**Provided passage**:
--- --- ---

While many reports of unstable multi-pulsing do not explicitly discuss relative phase, it is likely that the relative phase is usually random. Some simulations show that, under certain unusual conditions, the phase and the separation between pulses can vary together in interesting ways [19]. To explore this type of scenario, we include a third test case where the phase varies over a range of less than 2π and follows a specific path as the pulse separation changes (see Figure 5c). The temporal separation ranges from 590 to 800 fs while the relative phase varies from π / 4 to 3 π / 4 . This is case contains a larger range of separations than earlier cases, and the side lobes in its autocorrelation are broader and less intense as a result. The average spectrum is quite modulated due to the small range of relative phases.
The average SPIDER trace of this pulse train also has an envelope that is strongly modulated, but the spectral phase retrieved from the trace is nearly flat. The retrieved temporal pulse shape has two very low-intensity satellite pulses with relative phases of π / 2 and π / 2 separated from the main pulse by 700 fs, which is the average separation of the double pulses in the pulse train. The measured FROG trace does have fringes in the center lobe, but they are blurred by the variations in relative phase. The side lobes in the measured trace are more diffuse than in previous cases because of the larger range of temporal pulse separations. The retrieved trace appears much more similar to the measured trace than in previous cases, but there are still clear discrepancies between the two. The retrieved time-domain pulse shape includes a small satellite separated by about 700 fs with a relative phase of π / 2 . Interestingly, this satellite pulse has a different temporal width from the main pulse, unlike retrieved satellites for other cases. This retrieved satellite is significantly wider, with a FWHM width of about 250 fs rather than 150 fs. The difference in temporal widths is also visible in the retrieved spectrum, which is more deeply modulated in the middle than at the edges because the spectrum of the satellite is narrower. Despite the longer retrieved satellite pulse, the side lobes in the retrieved trace are still narrower than the side lobes in the measured trace. Energy analysis of the trace gives a relative energy of 0.98 between the pulses. In contrast, the satellite in the retrieved pulse has a relative energy of 0.46. Even though the FROG algorithm does not give the correct relative energy, that information is still present in the measured FROG trace.

4.4. Less Intense Satellite

In order to further test the ability of the proposed FROG post-processing approach to yield the relative intensity of satellites from the measured trace, we include an additional case for FROG only (no such post-processing appears possible in SPIDER because the measured SPIDER trace of an unstable double-pulse is identical to that of a single pulse). In this case, we chose the second-pulse relative energy and intensity to be 0.43 and allowed its separation from the main pulse to vary from 600 to 900 fs. The range of pulse separations in this case is larger than in the other cases considered in this paper. The averaged FROG trace and retrieval is shown in Figure 6. FROG retrieves two low-intensity satellite pulses, but this is clearly not the correct pulse because there are no fringes in the side lobes of the measured trace. Indeed, the measured trace is clearly that of a double pulse, except that the central-lobe fringes are missing—indicating the presence of instability in the relative phase. Post-processing of the trace is then in order, and it correctly yields a relative energy of the second pulse is 0.43, despite the confusion of our FROG algorithm. As an aside, we should mention that, in principle, a new, improved FROG algorithm, trained to recognize such unstable pulse trains, should be possible.

--- --- ---

**About this task**: Copy the section of the pulse-measurement passage from "While many reports" to "of relative phases." word for word.

**Source data**:
--- --- ---

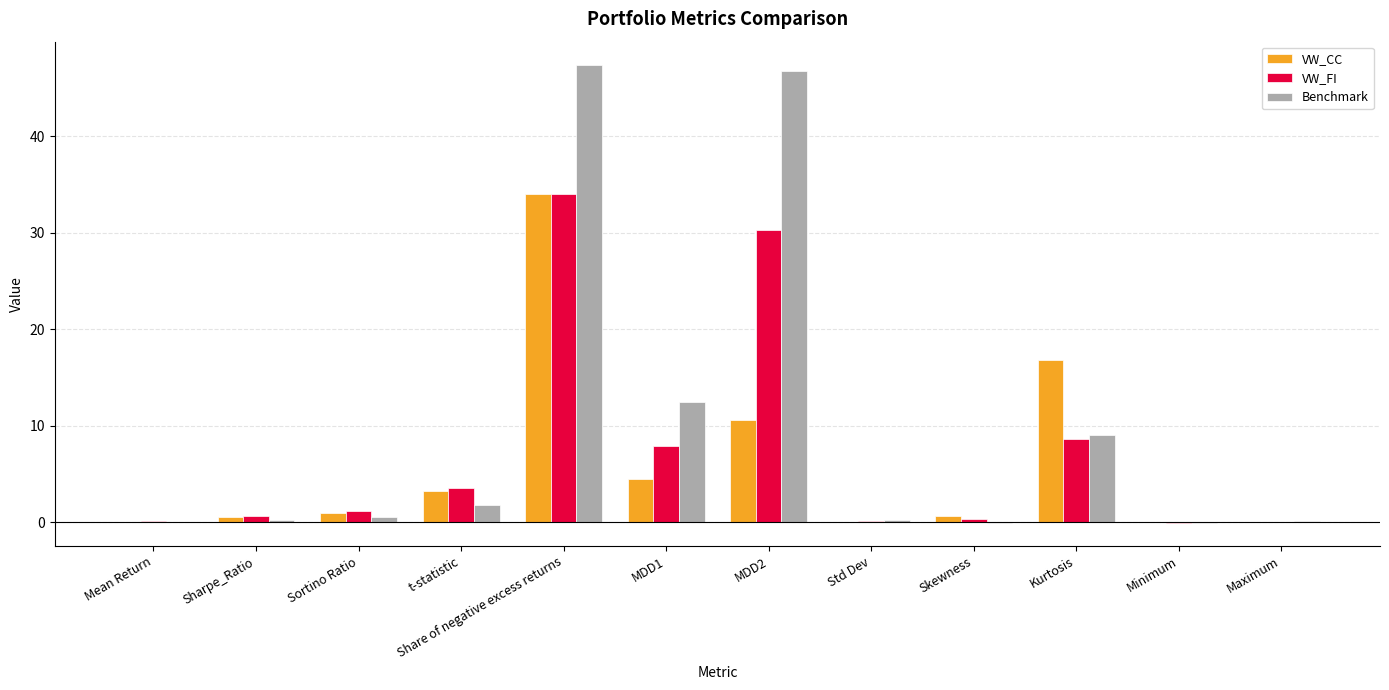

Which series has the largest total across all categories?

Benchmark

--- --- ---

**Task solution**:
While many reports of unstable multi-pulsing do not explicitly discuss relative phase, it is likely that the relative phase is usually random. Some simulations show that, under certain unusual conditions, the phase and the separation between pulses can vary together in interesting ways [19]. To explore this type of scenario, we include a third test case where the phase varies over a range of less than 2π and follows a specific path as the pulse separation changes (see Figure 5c). The temporal separation ranges from 590 to 800 fs while the relative phase varies from π / 4 to 3 π / 4 . This is case contains a larger range of separations than earlier cases, and the side lobes in its autocorrelation are broader and less intense as a result. The average spectrum is quite modulated due to the small range of relative phases.